=== DIRECTIVE ===
Search the material below for the word "against" and copy every line in which it occurs.

=== GIVEN DATA ===
########################################

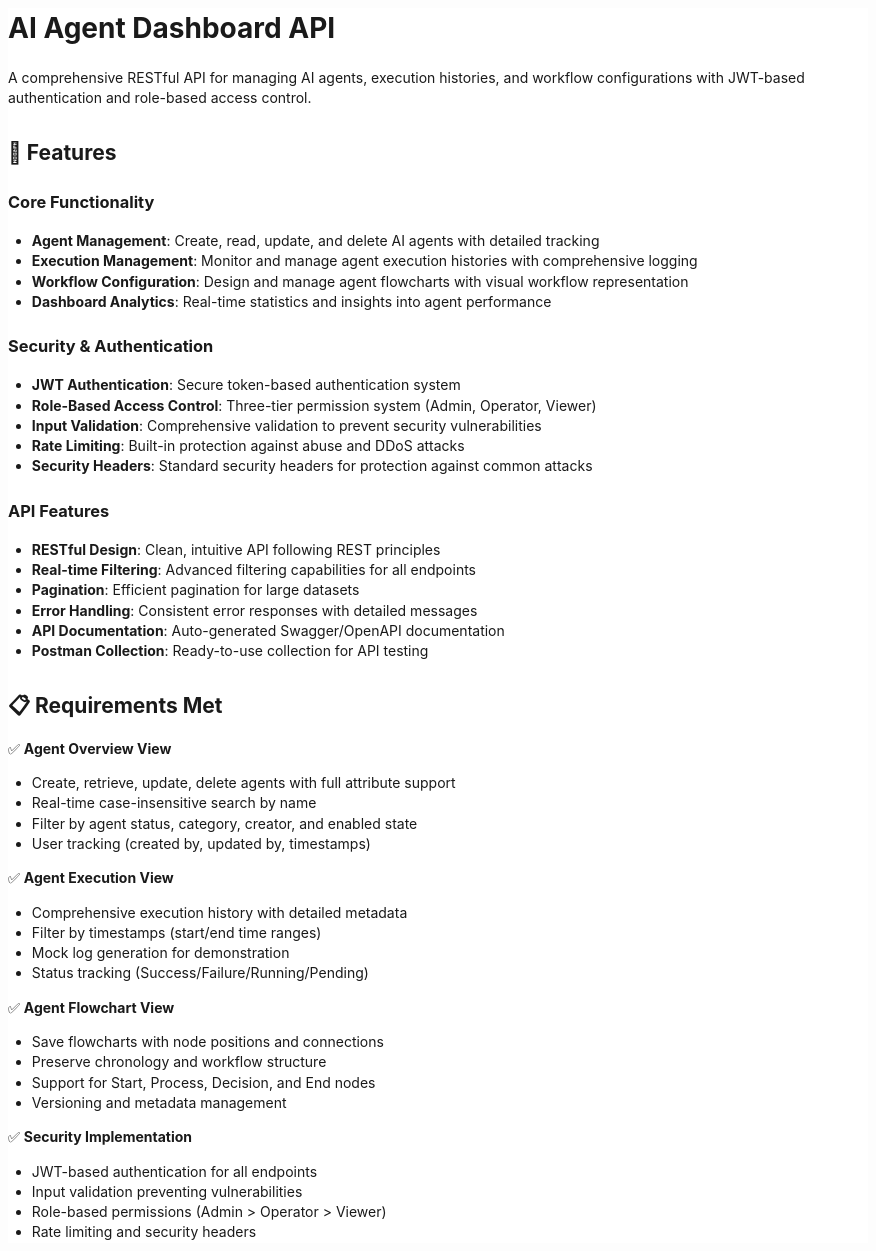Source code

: # AI Agent Dashboard API

A comprehensive RESTful API for managing AI agents, execution histories, and workflow configurations with JWT-based authentication and role-based access control.

## 🚀 Features

### Core Functionality
- **Agent Management**: Create, read, update, and delete AI agents with detailed tracking
- **Execution Management**: Monitor and manage agent execution histories with comprehensive logging
- **Workflow Configuration**: Design and manage agent flowcharts with visual workflow representation
- **Dashboard Analytics**: Real-time statistics and insights into agent performance

### Security & Authentication
- **JWT Authentication**: Secure token-based authentication system
- **Role-Based Access Control**: Three-tier permission system (Admin, Operator, Viewer)
- **Input Validation**: Comprehensive validation to prevent security vulnerabilities
- **Rate Limiting**: Built-in protection against abuse and DDoS attacks
- **Security Headers**: Standard security headers for protection against common attacks

### API Features
- **RESTful Design**: Clean, intuitive API following REST principles
- **Real-time Filtering**: Advanced filtering capabilities for all endpoints
- **Pagination**: Efficient pagination for large datasets
- **Error Handling**: Consistent error responses with detailed messages
- **API Documentation**: Auto-generated Swagger/OpenAPI documentation
- **Postman Collection**: Ready-to-use collection for API testing

## 📋 Requirements Met

✅ **Agent Overview View**
- Create, retrieve, update, delete agents with full attribute support
- Real-time case-insensitive search by name
- Filter by agent status, category, creator, and enabled state
- User tracking (created by, updated by, timestamps)

✅ **Agent Execution View** 
- Comprehensive execution history with detailed metadata
- Filter by timestamps (start/end time ranges)
- Mock log generation for demonstration
- Status tracking (Success/Failure/Running/Pending)

✅ **Agent Flowchart View**
- Save flowcharts with node positions and connections
- Preserve chronology and workflow structure
- Support for Start, Process, Decision, and End nodes
- Versioning and metadata management

✅ **Security Implementation**
- JWT-based authentication for all endpoints
- Input validation preventing vulnerabilities
- Role-based permissions (Admin > Operator > Viewer)
- Rate limiting and security headers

########################################

=== YOUR SOLUTION ===
- **Rate Limiting**: Built-in protection against abuse and DDoS attacks
- **Security Headers**: Standard security headers for protection against common attacks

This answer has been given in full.